Monatte papillon! ( Les lectures de Tonton Charles)

Pierre Monatte, Lettres d’un syndicaliste sous l’uniforme 1915-1918, édition établie par Julien Chuzeville, Toulouse, Smolny, 2018, 114 p., 10 euros.

Figure majeure du syndicalisme français de la première moitié du XXe siècle, bien oubliée aujourd’hui, le correcteur d’imprimerie Pierre Monatte (1881-1960) est le fondateur de la revue bimensuelle La Vie ouvrière en octobre 1909. Celle-ci se proposait d’être une « revue intéressante et vraiment précieuse pour les militants ouvriers » sur le terrain du syndicalisme révolutionnaire.

Opposé à la guerre, Monatte est l’antithèse vivante de l’inamovible secrétaire général de la CGT de 1909 à 1947, Léon Jouhaux (1879-1954). Ce dernier, après un discours enflammé sur la tombe de Jaurès le 4 août 1914, annonçant qu’il partait se battre, non contre le peuple mais contre « l’impérialisme allemand », obtint un sursis d’appel, devint membre du Comité du Secours national, une institution où se retrouvaient autorités civiles et religieuses, et partit à Bordeaux avec le gouvernement. Bref, il joua un rôle de premier plan dans le ralliement du syndicalisme français à l’Union sacrée, à l’inverse des proclamations de ce dernier jusqu’aux derniers jours avant la déclaration de guerre.

Au contraire, Monatte y demeure opposé et c’est là que commence le livre avec, à la fin de 1914, sa fameuse « Lettre de démission du Comité confédéral de la CGT », première prise de position publique d’un syndicaliste contre le conflit. En conséquence, Monatte va se retrouver sous l’uniforme et dans les tranchées jusqu’à la fin de la guerre. La suite du volume est composée des lettres adressées principalement à sa compagne et à son ami et camarade, Marcel Martinet (1887-1944), également opposant de la première heure à l’Union sacrée. S’y ajoutent quelques lettres à Fritz Brupbacher (1874-1945), un médecin suisse proche du syndicalisme révolutionnaire. Il y a aussi un courrier à James Guillaume (1844-1916), le vieil internationaliste suisse et historien de la Première Internationale qui, démoralisé et diminué, n’échappe pas à la vague chauvine.
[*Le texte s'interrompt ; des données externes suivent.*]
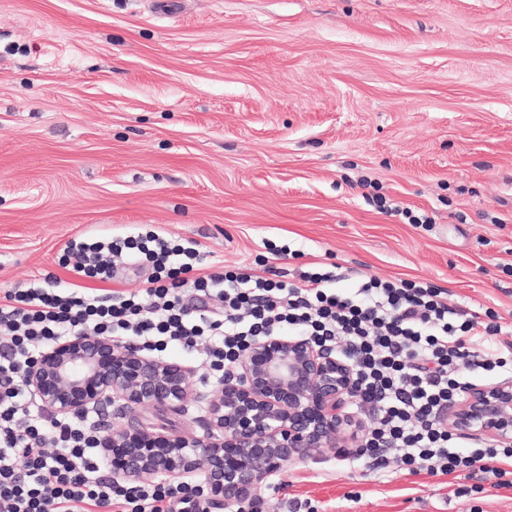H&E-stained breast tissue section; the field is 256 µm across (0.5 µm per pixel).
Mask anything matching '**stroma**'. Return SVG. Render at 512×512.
<instances>
[{"label": "stroma", "mask_w": 512, "mask_h": 512, "mask_svg": "<svg viewBox=\"0 0 512 512\" xmlns=\"http://www.w3.org/2000/svg\"><path fill=\"white\" fill-rule=\"evenodd\" d=\"M135 228L216 271L428 283L512 343V0H0V293L139 290L150 268L59 264ZM202 414L137 418L199 435ZM287 474L262 512H512L479 472L326 453Z\"/></svg>", "instance_id": "35a3bbf8"}]
</instances>
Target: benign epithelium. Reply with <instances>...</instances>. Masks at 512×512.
<instances>
[{
	"label": "benign epithelium",
	"mask_w": 512,
	"mask_h": 512,
	"mask_svg": "<svg viewBox=\"0 0 512 512\" xmlns=\"http://www.w3.org/2000/svg\"><path fill=\"white\" fill-rule=\"evenodd\" d=\"M357 383L347 349L278 335L251 343L204 393L186 366L84 331L41 351L21 376L53 416L93 410L125 417L203 402L201 436L114 421L97 431L96 447L116 482L166 477L227 508L290 465L355 447L364 431L350 411ZM448 430L512 447V379L467 387L448 405Z\"/></svg>",
	"instance_id": "obj_1"
}]
</instances>
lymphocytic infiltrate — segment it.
Masks as SVG:
<instances>
[{
    "mask_svg": "<svg viewBox=\"0 0 512 512\" xmlns=\"http://www.w3.org/2000/svg\"><path fill=\"white\" fill-rule=\"evenodd\" d=\"M107 254L152 263L145 288L98 294L74 283L29 284L0 298V512H207L163 477L112 481L83 420L51 418L25 394L22 372L76 329L118 344L133 340L154 355L199 347L215 372L260 336H302L319 346L342 339L358 363L357 402L373 413L368 447L415 473L477 469L501 479L512 471V447L465 446L448 430L461 371L511 372L512 351L491 342L500 325L450 307L442 289L369 277L344 293L335 273L321 270L302 272L296 284L266 268L203 274L194 246L156 231L71 241L62 260L77 275L106 280Z\"/></svg>",
    "mask_w": 512,
    "mask_h": 512,
    "instance_id": "1",
    "label": "lymphocytic infiltrate"
}]
</instances>
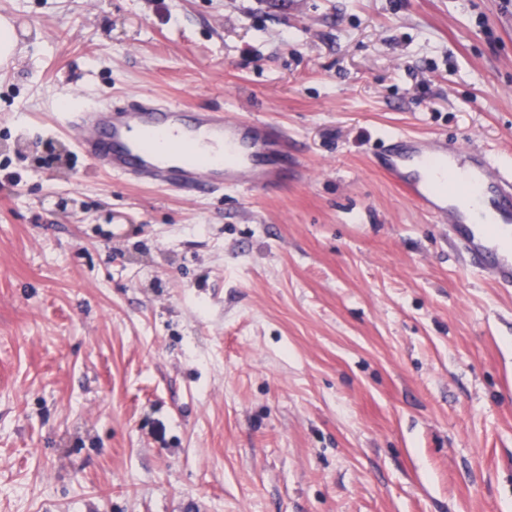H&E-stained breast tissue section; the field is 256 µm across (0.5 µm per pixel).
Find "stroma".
<instances>
[{
	"label": "stroma",
	"mask_w": 512,
	"mask_h": 512,
	"mask_svg": "<svg viewBox=\"0 0 512 512\" xmlns=\"http://www.w3.org/2000/svg\"><path fill=\"white\" fill-rule=\"evenodd\" d=\"M1 18L0 512H512V287L371 163L405 132L512 170V0ZM143 95L274 123L287 183L120 179L59 125Z\"/></svg>",
	"instance_id": "35a3bbf8"
}]
</instances>
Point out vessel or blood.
Masks as SVG:
<instances>
[{
  "mask_svg": "<svg viewBox=\"0 0 512 512\" xmlns=\"http://www.w3.org/2000/svg\"><path fill=\"white\" fill-rule=\"evenodd\" d=\"M79 148L105 172L160 187L267 192L288 169V140L271 122L220 110L190 112L154 97L70 112ZM421 209L455 225L471 265H489L512 286V249L500 244L512 226V172L492 176L482 153L449 147L447 138L390 136L377 161ZM496 218L480 222L483 208Z\"/></svg>",
  "mask_w": 512,
  "mask_h": 512,
  "instance_id": "vessel-or-blood-1",
  "label": "vessel or blood"
}]
</instances>
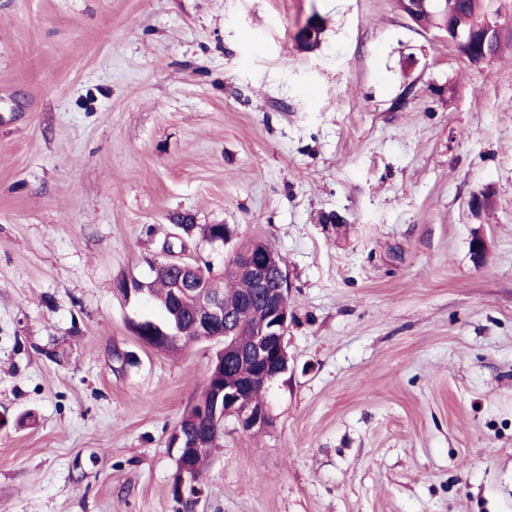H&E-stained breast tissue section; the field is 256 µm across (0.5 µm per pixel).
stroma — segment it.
Masks as SVG:
<instances>
[{
    "mask_svg": "<svg viewBox=\"0 0 512 512\" xmlns=\"http://www.w3.org/2000/svg\"><path fill=\"white\" fill-rule=\"evenodd\" d=\"M481 12L476 66L397 0H0V512H176L220 345L144 346L112 282L185 215L233 230L185 241L217 274L267 239L294 315L197 512H512V0Z\"/></svg>",
    "mask_w": 512,
    "mask_h": 512,
    "instance_id": "35a3bbf8",
    "label": "stroma"
}]
</instances>
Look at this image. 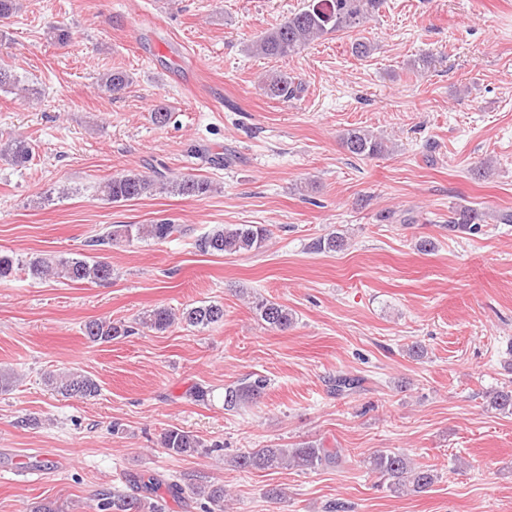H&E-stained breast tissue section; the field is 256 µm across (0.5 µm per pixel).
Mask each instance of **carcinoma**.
I'll list each match as a JSON object with an SVG mask.
<instances>
[{
	"mask_svg": "<svg viewBox=\"0 0 512 512\" xmlns=\"http://www.w3.org/2000/svg\"><path fill=\"white\" fill-rule=\"evenodd\" d=\"M385 0H307L304 6L288 15L279 25L263 32L254 42L255 51L266 57L286 59L300 53L313 41L330 33L349 32L361 27L369 17L378 12ZM131 77L124 71L113 70L102 74L99 87L102 92L115 95L123 91ZM265 92L272 98H294L302 90V83H296L286 74L269 77L264 85ZM341 147L357 158H373L388 152L387 142L369 130L349 129L340 137ZM33 148L21 134L7 133L0 142V159L17 167H24L32 157ZM170 191L181 197H201L212 191V183L185 175L161 182L133 172H123L101 182L98 193L102 199L120 204L136 200L151 192L154 186ZM484 214L459 205L451 210L448 217V232L477 234L481 231ZM182 233L180 225L167 219L153 224H113L110 229L95 240L98 246H117L133 239L148 237L164 242ZM270 237V231L261 224H224L212 229L196 242L204 254L233 255L258 250ZM344 237L330 234L313 243L318 252H337L344 248ZM25 270L33 279L47 277L64 279L71 283L101 285L112 279V265L101 256L78 253L71 257L42 253L21 260L8 253L0 252V281ZM257 317L265 326L274 331H284L293 323V314L288 307L268 299L253 301ZM224 319L223 306L203 303L186 307L175 314L172 310L158 307L145 312L136 325L113 323L106 320H91L84 324L82 333L93 343H105L135 332L136 327L156 332L166 331L175 321L191 327H208ZM46 381L65 397L86 399L95 397L100 391L98 382L78 372L64 375L48 374ZM364 379L350 374H339L333 381L338 395H349L359 390ZM268 379L252 374L237 383L224 388V410L233 411L244 404L257 403L265 395ZM495 410L512 415V388L504 386L495 390L490 397ZM161 445L175 455L198 454L205 443L195 435L178 427L166 430L161 436ZM342 462L341 451L337 448H321L312 442H304L294 448H254L236 456L231 464L242 471L276 472L298 469L315 471L336 467ZM370 473H376L387 487L395 493L411 491L424 493L438 480L435 470L420 466L413 468L411 461L399 452H377L364 460ZM130 491L125 493L105 492L90 505L92 512H162L161 501L171 498L175 502L184 499L186 489L177 481H165L157 476H132L128 479ZM197 494L209 503L205 512H224V484L209 483Z\"/></svg>",
	"mask_w": 512,
	"mask_h": 512,
	"instance_id": "1",
	"label": "carcinoma"
}]
</instances>
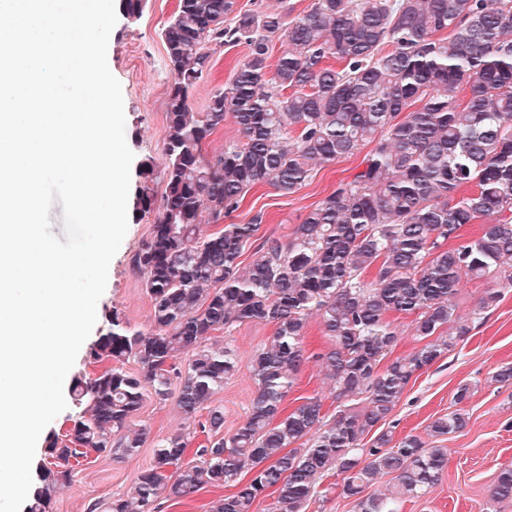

L’ensemble se termine par un court extrait d’un article de Monatte dans La Vie ouvrière de novembre 1920 évoquant l’armistice de 1918 qui précise et anticipe sur l’avenir : « La paix venait après trop de ruines […] Ce ne pouvait pas être la vraie paix. »

Au fil de ces lettres, on découvre un personnage aussi lucide sur la situation que ferme dans ses convictions dans un contexte particulièrement difficile. Pour lui, comme il l’écrit à Martinet en mai 1915, « le pire est encore d’assister impuissant au carnage et au débordement de la bêtise ». Mais que ce soit dans son cantonnement de la Drôme, puis sur le front, il tente de garder le contact avec ses proches tout en essayant de suivre au plus près l’évolution de la situation grâce à la lecture des journaux et aux lettres de quelques camarades. « Mes seules joies, souligne-t-il, viennent des lettres qui tombent dans la pauvre vie du cantonnement. » Ce qui importe le plus, c’est de voir que le petit groupe de réfractaires à l’Union sacrée auquel il appartient fasse sa « petite besogne » : « Je suis sûr, prophétise-t-il, qu’un jour elle nous paraîtra moins vaine qu’elle ne nous semble aujourd’hui. »

CJ

Compte-rendu paru dans La Revue de PROMEMO (Provence, Mémoire et Monde ouvrier), n° 19, octobre 2018.